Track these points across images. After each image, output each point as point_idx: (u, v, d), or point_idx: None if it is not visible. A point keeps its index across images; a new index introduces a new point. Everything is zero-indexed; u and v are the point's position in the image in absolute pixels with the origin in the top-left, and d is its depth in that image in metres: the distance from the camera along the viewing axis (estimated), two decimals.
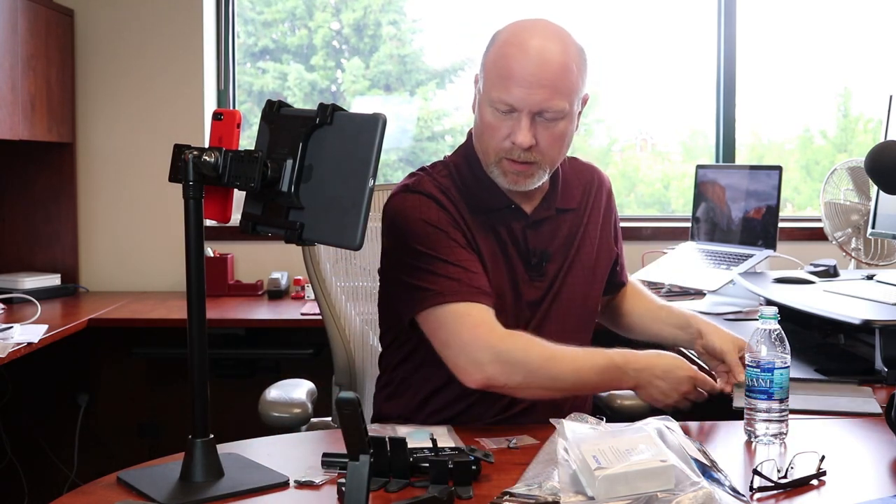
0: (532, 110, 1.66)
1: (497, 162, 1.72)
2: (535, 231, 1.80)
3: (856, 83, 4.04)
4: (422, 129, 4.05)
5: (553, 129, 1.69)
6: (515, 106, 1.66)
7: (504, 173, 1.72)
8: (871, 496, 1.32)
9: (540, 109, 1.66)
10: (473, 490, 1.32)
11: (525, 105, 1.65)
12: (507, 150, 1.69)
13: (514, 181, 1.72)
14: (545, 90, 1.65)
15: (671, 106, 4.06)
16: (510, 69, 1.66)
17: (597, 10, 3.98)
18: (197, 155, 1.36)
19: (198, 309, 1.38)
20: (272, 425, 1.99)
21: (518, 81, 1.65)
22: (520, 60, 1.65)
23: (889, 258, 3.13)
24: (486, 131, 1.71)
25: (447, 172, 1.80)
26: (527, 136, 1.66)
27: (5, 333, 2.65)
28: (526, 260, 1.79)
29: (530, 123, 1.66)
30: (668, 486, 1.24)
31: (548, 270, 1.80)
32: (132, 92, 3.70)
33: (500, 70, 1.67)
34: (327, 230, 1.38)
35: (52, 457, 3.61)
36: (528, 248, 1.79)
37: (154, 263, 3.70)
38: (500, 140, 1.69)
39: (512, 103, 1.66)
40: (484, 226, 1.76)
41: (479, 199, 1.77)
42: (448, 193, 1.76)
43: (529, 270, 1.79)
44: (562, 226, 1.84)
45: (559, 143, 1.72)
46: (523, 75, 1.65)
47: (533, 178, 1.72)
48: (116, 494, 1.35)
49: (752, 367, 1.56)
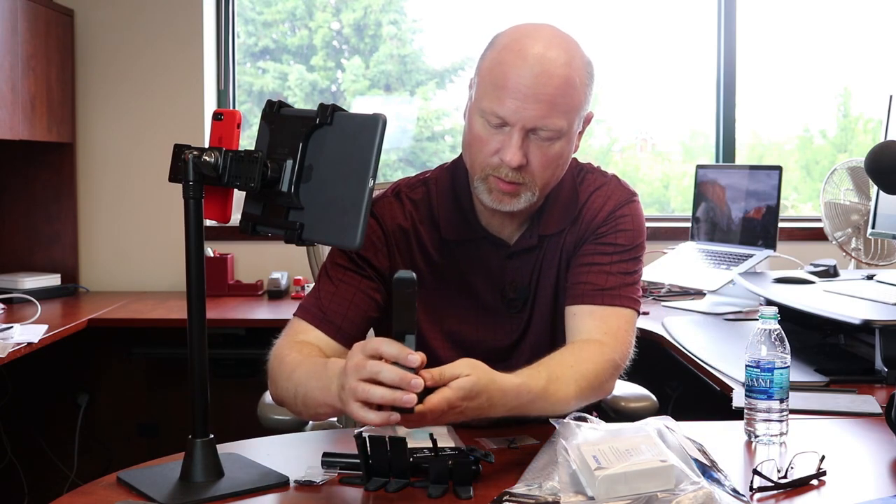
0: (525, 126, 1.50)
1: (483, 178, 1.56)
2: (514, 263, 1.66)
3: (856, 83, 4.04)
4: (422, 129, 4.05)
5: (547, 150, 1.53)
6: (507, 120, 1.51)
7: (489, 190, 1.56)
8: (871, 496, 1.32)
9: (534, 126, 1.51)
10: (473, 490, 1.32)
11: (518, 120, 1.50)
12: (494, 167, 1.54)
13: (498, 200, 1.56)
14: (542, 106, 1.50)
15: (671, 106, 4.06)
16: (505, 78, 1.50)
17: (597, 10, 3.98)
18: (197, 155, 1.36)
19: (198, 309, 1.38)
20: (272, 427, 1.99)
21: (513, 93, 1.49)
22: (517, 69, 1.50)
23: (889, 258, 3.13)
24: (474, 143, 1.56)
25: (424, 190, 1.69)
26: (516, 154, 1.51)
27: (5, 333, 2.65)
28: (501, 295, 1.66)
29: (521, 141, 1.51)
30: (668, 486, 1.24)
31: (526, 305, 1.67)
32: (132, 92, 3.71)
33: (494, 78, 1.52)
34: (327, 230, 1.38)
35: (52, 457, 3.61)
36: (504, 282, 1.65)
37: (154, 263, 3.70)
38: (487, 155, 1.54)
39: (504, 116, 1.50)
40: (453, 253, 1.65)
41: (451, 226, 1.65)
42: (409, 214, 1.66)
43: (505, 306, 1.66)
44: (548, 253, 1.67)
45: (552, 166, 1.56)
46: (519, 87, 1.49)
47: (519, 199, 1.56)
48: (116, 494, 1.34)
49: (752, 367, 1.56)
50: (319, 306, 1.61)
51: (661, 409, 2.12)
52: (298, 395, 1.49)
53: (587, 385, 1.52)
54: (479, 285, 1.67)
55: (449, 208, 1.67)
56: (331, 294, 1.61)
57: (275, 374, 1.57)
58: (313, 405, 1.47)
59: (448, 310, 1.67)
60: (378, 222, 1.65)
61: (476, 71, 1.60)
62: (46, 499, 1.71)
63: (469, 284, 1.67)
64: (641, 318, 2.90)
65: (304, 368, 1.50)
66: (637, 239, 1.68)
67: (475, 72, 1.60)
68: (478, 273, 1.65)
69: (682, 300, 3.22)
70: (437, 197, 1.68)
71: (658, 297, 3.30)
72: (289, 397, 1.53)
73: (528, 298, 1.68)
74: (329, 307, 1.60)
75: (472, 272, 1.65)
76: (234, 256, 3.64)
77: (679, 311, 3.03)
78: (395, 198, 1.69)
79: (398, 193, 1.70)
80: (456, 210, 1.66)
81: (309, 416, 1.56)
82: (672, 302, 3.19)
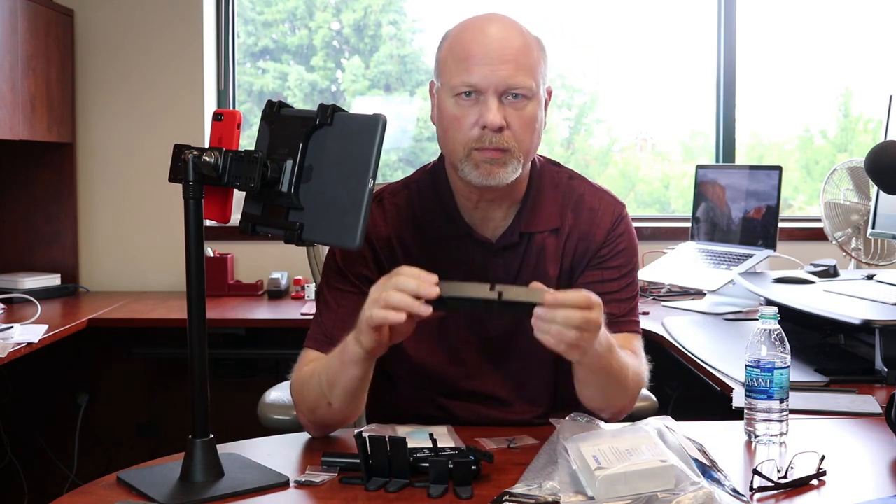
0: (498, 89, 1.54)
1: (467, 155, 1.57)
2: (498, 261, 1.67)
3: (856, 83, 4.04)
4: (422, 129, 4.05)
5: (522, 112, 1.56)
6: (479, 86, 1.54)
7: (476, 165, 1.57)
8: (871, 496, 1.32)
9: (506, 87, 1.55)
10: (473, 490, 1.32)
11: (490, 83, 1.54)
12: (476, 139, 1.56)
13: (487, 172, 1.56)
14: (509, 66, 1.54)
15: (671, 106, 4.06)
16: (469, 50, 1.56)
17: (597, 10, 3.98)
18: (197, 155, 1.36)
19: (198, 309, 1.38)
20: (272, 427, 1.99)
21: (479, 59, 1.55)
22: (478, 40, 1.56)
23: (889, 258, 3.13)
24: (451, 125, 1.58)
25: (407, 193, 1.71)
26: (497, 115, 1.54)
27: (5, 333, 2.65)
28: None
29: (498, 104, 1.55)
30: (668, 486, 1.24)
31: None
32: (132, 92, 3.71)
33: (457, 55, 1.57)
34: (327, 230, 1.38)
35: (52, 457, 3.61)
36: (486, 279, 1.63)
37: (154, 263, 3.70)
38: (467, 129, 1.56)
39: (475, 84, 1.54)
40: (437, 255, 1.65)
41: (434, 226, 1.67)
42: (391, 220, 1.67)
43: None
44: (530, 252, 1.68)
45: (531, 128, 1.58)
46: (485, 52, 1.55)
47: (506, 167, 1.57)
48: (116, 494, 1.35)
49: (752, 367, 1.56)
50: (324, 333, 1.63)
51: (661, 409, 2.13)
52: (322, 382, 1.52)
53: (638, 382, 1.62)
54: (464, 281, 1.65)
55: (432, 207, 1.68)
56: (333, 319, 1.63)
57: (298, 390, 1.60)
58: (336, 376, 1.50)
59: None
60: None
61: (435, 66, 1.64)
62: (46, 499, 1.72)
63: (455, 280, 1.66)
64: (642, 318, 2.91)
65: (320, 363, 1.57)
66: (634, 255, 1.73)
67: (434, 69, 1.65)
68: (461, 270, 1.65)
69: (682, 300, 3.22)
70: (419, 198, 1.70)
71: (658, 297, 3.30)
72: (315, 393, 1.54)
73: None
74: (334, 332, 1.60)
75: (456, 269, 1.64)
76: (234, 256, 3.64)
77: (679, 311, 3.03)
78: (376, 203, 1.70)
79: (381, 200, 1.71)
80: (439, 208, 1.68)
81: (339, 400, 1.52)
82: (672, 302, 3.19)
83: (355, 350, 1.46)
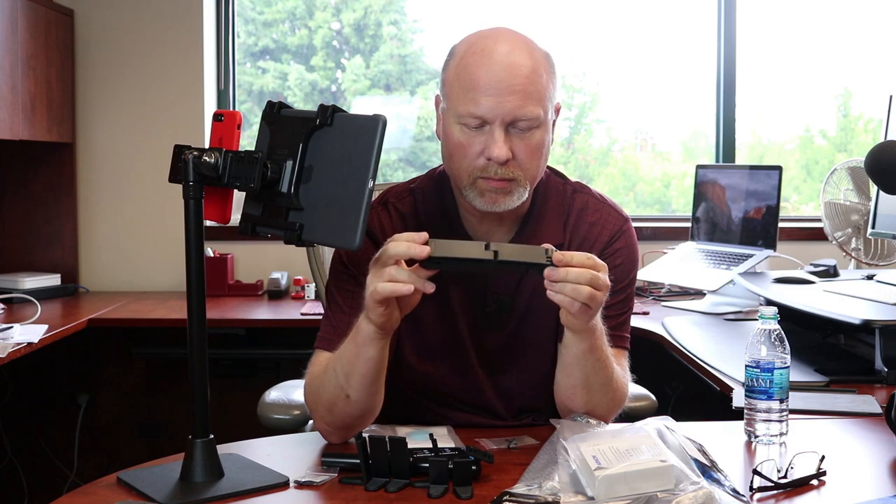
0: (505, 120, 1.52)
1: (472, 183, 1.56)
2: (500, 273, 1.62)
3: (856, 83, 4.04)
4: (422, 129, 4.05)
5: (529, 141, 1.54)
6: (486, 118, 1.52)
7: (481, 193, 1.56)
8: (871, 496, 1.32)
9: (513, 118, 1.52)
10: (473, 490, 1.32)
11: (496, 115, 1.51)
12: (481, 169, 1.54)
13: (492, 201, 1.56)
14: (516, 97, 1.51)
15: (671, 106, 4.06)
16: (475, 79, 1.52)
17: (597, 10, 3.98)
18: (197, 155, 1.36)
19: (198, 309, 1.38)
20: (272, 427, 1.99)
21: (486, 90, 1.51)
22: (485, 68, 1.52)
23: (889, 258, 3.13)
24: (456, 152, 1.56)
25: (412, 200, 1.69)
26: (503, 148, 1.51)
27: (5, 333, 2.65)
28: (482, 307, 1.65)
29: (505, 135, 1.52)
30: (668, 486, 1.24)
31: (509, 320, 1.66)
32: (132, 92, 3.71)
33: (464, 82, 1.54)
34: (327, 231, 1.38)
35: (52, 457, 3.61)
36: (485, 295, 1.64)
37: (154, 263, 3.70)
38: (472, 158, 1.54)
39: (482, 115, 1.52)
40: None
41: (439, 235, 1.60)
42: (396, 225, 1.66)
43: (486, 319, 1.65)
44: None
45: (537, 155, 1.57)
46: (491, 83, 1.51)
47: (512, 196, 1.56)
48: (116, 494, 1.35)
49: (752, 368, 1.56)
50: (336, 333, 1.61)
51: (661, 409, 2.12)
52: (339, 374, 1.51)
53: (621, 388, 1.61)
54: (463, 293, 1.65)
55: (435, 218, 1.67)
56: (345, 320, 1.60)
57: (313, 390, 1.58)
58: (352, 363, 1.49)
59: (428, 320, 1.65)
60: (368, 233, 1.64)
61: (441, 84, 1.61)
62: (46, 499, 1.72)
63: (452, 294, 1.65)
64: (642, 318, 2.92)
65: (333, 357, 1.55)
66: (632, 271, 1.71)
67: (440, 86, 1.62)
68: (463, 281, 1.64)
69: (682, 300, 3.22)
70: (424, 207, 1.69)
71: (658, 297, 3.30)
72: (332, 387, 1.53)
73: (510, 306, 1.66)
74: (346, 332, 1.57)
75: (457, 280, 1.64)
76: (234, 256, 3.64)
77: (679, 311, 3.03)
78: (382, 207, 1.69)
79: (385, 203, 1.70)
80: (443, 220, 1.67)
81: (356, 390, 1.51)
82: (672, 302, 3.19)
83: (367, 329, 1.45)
============
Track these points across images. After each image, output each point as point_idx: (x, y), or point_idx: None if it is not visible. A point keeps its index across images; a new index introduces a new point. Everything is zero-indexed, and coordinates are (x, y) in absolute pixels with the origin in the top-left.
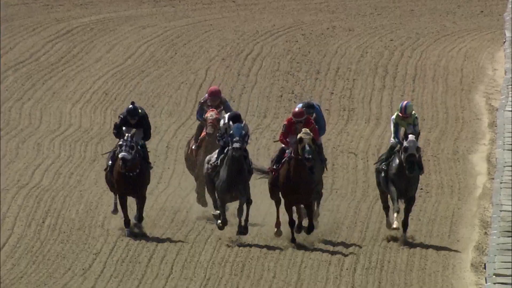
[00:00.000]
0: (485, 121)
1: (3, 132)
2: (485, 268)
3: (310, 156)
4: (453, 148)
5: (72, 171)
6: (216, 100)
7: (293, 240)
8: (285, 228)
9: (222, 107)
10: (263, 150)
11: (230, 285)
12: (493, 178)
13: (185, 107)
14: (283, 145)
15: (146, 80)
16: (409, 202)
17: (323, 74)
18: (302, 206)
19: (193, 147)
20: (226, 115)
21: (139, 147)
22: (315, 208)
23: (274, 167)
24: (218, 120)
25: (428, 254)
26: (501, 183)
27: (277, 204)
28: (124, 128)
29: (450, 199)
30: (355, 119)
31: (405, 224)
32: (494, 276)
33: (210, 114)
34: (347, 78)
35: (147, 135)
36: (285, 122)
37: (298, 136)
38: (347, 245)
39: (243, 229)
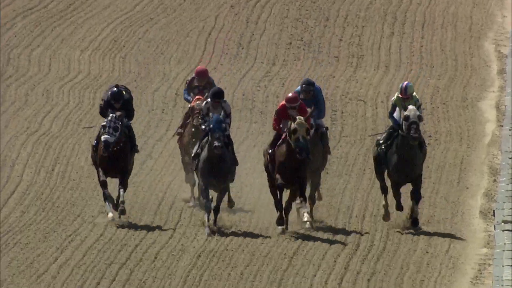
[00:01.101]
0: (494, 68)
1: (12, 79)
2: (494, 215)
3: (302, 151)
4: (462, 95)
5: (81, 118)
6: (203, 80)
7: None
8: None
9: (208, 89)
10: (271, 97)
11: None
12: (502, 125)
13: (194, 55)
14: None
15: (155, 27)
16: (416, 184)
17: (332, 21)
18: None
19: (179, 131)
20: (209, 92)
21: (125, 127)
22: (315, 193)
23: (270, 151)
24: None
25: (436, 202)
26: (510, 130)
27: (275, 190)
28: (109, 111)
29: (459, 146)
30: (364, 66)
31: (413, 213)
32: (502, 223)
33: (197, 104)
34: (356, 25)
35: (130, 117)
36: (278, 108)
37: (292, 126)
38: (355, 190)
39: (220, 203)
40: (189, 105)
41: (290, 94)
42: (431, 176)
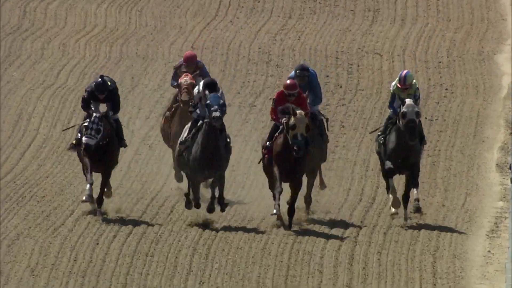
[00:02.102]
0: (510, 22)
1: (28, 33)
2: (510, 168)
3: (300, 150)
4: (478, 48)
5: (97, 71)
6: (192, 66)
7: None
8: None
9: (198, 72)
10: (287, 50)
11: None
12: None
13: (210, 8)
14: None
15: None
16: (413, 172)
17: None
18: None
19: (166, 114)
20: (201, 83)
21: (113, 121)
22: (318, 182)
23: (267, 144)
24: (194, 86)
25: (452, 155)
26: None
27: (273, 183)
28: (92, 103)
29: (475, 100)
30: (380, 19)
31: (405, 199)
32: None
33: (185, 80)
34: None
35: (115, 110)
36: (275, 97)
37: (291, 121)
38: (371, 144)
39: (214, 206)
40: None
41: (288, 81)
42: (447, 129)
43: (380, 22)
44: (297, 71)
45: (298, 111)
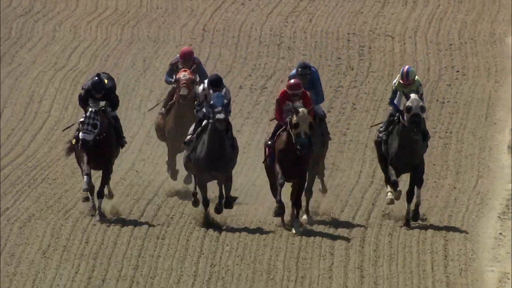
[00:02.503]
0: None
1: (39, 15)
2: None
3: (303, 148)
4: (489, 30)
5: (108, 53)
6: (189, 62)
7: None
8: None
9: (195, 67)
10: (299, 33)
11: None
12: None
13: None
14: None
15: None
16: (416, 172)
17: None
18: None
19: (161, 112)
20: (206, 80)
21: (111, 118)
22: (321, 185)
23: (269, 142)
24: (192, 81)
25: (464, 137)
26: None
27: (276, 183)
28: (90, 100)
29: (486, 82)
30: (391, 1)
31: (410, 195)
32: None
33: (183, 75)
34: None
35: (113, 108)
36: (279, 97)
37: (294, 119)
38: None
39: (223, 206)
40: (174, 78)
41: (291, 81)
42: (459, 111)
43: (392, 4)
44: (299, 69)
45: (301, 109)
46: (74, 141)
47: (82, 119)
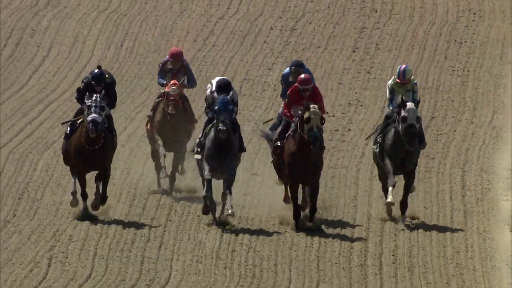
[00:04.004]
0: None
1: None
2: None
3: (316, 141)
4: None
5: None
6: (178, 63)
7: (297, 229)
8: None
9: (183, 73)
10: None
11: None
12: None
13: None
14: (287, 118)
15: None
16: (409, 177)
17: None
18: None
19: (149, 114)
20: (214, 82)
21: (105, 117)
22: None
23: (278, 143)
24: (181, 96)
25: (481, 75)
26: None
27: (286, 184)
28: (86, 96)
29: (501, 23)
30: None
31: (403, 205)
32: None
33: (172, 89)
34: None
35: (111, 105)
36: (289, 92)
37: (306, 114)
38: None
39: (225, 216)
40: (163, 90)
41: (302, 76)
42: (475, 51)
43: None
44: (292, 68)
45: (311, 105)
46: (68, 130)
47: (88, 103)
============
What you return must be an exact retyping of the lines above starting at the line with "68: (478, 273, 1.65)" and ending at the line with "81: (309, 416, 1.56)", and nothing besides.

WRITTEN SOLUTION:
68: (478, 273, 1.65)
69: (682, 300, 3.22)
70: (437, 197, 1.68)
71: (658, 297, 3.30)
72: (289, 397, 1.53)
73: (528, 298, 1.68)
74: (329, 307, 1.60)
75: (472, 272, 1.65)
76: (234, 256, 3.64)
77: (679, 311, 3.03)
78: (395, 198, 1.69)
79: (398, 193, 1.70)
80: (456, 210, 1.66)
81: (309, 416, 1.56)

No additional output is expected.